Replicating the capitalistic concept that was tried on the posthumous Born Again LP, The King & I aims to create new magic out of mostly familiar Biggie verses. With a project of this scope boiling down to exactly how well ancient raps are fused and remixed over R&B compositions, the best efforts of well-established producers aren’t enough to stomach 16 songs and half as many interludes. For every well-intentioned moment like “Legacy,” a Stevie J-ballad where the ex-couple (we’re talking about Biggie here!) exchanges lovey-dovey’s, there’s an unnecessary skit like “Big/Faye” where Notorious lead Gravy relives a reenactment of the entertainers’ introductory conversation just once more.
Maintaining Biggie’s Legacy: Faith Evans Explains Her Goals For “The King & I” Album
Throwback specialist Salaam Remi succeeds at recreating a ‘90s vibe with “Can’t Get Enough,” an up close and personal look at how the promiscuous ways of Brooklyn’s preeminent playboy figure couldn’t be tamed. However, what could have been a friendlier moment here is tarnished by the ghost of Christopher Wallace’s off-putting crass vulgarity, as Faith’s lusty devotion is yet another glaring sign of a decline in the quality of her genre’s songwriting. “Tryna Get By” drops the ball by not aligning the timeless well-measured verses from “Sky’s the Limit” with a matching tempo, one of the numerous examples that utterly fails to properly honor the late great Biggie’s memory.

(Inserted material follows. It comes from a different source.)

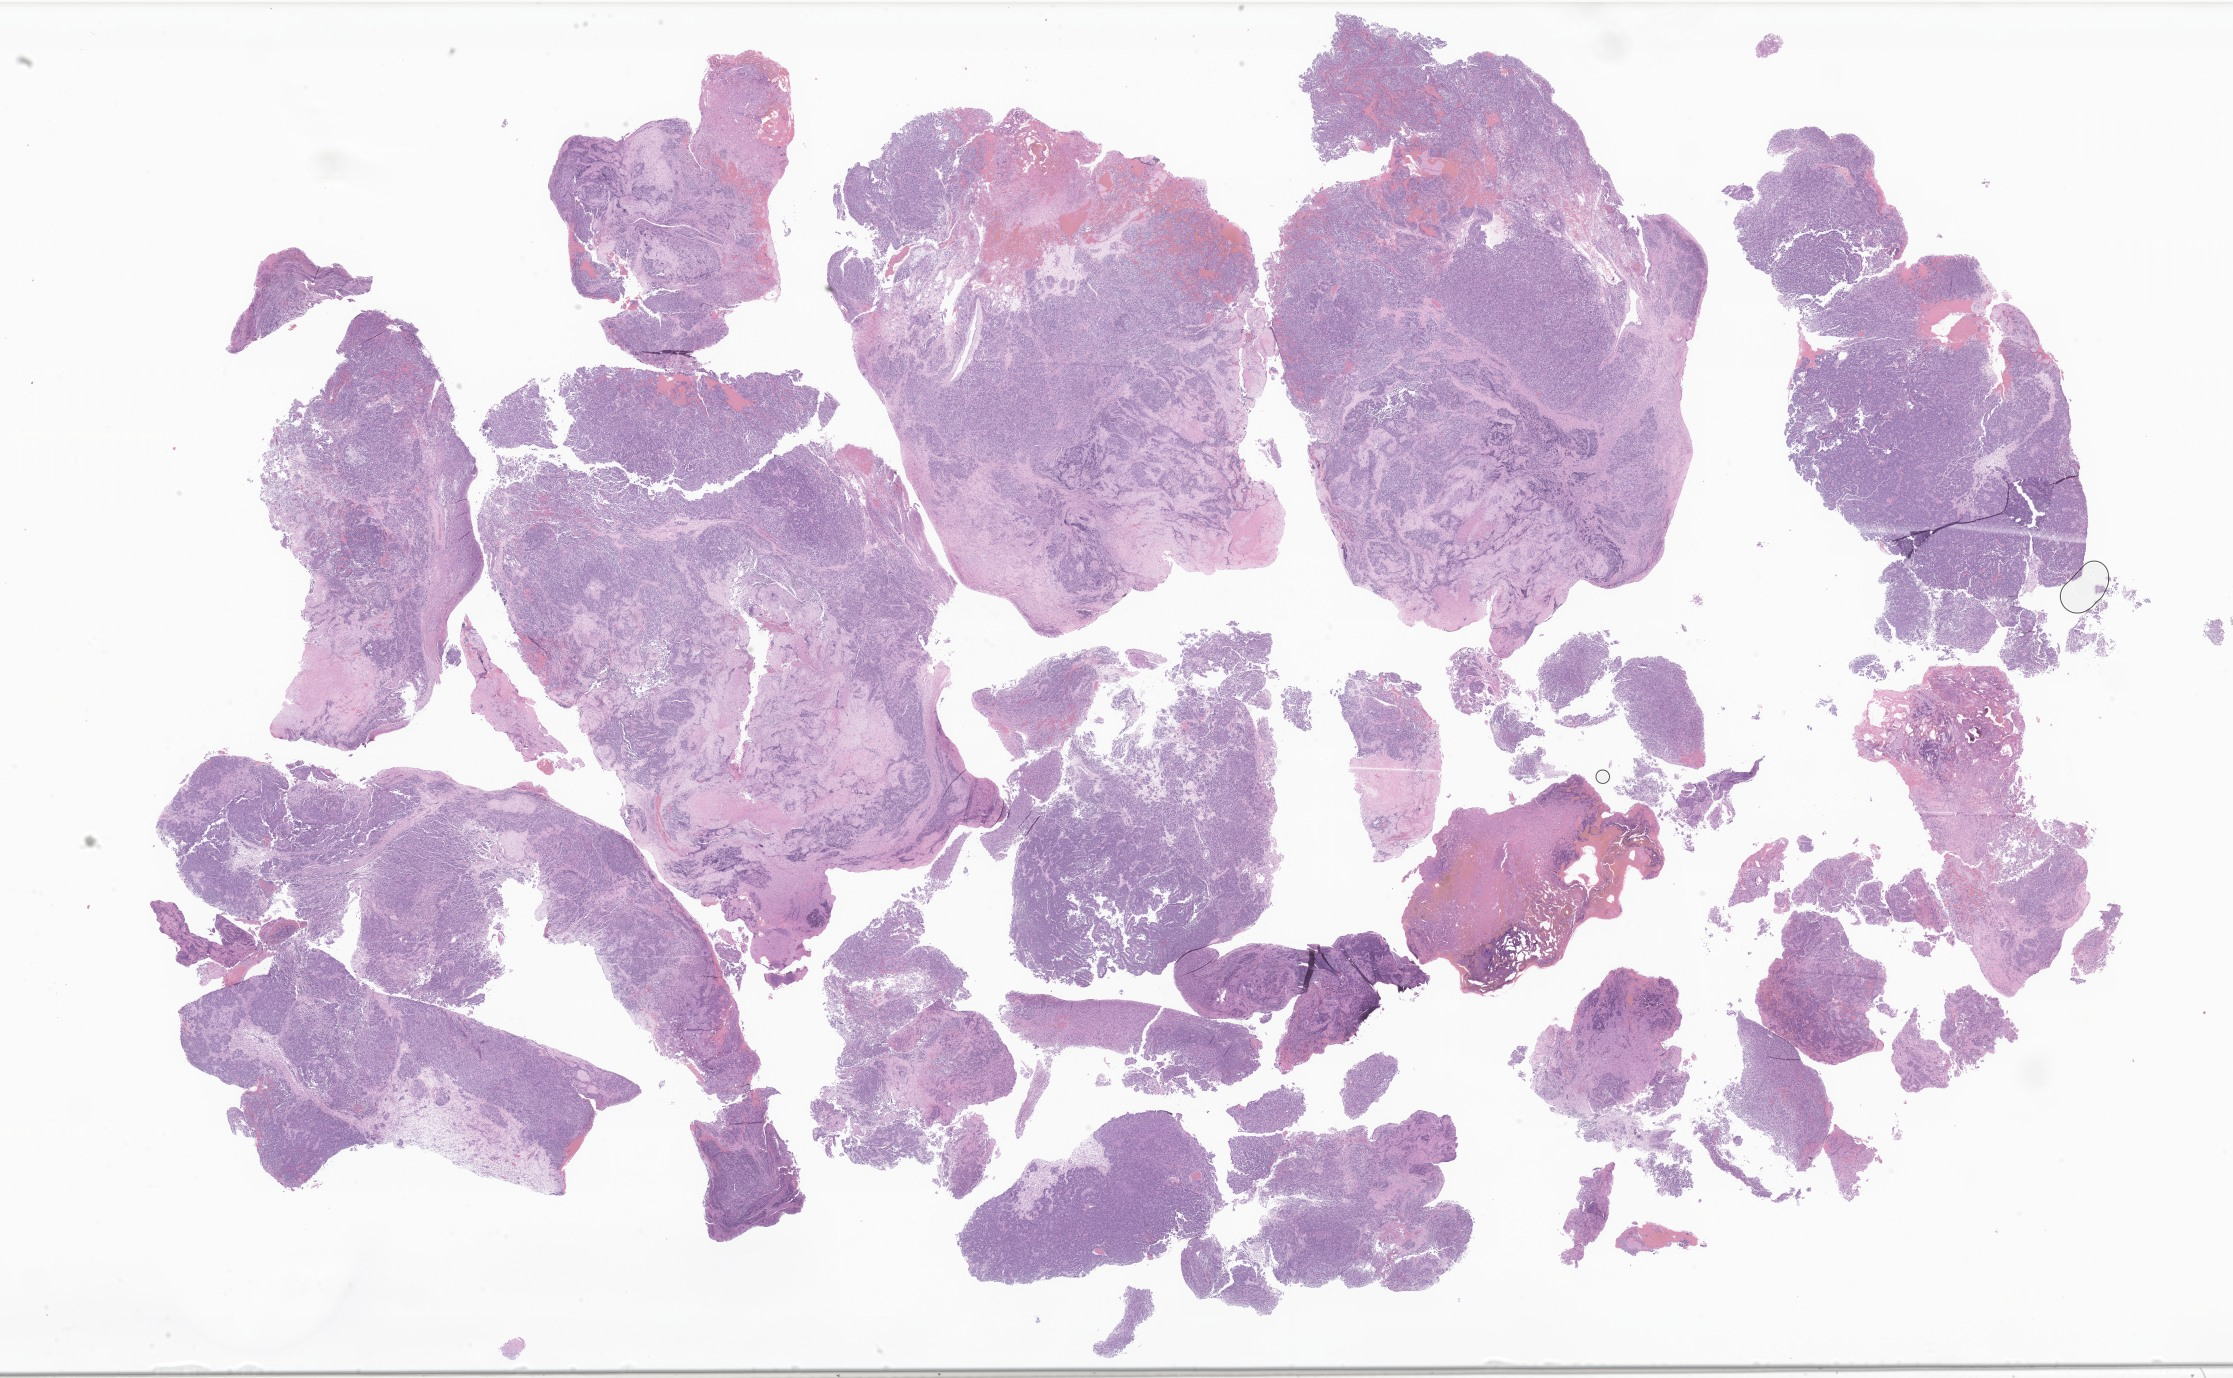
Whole-slide image, hematoxylin and eosin (H&E) stain of tumor tissue from the brain — a low-resolution overview of the entire scanned area, about 37.7 x 23.2 mm; formalin-fixed, paraffin-embedded (FFPE) tissue. Patient: male, age 47 months (3 years 11 months).
Recorded diagnosis: CNS embryonal tumor, NOS.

As much as The King & I gives Faith creative space and freedom, the ambitious attempts at placing new spins on Biggie classics generally fall short. “Got Me Twisted” rebirths Ready To Die opener “Things Done Changed” without adding fresh energy to the mix, and where unheralded West Coast legend Fredwreck transforms Junior Mafia posse cut “We Don’t Need It” into a lowrider slapper, its soulful bridge winds up compromising Lil Cease, who is now well past his prime. A woman’s treatise with bullet points on cooking, independence, and family, the retread “Ten Wife Commandments” strips Big’s infamous drug-dealing instructional of its edge. Fortunately, the gritty element is restored by traditional architects DJ Premier and Jadakiss on “NYC.”
With The King & I, listeners get a glimpse of the potential impact an original Biggie & Faith collaborative LP could have produced. Unfortunately, moments like “Lovin’ You For Life” where Lil Kim shows up to rehash the elephant in the room that was their duplicitous romantic triangle come off inorganic — if not awkward altogether. Altogether a worthwhile concept that once deserved to see the light of day, excessive filler and intermissions dull the shine of a release should have been actualized while the public demand for Frank White vocals was greater.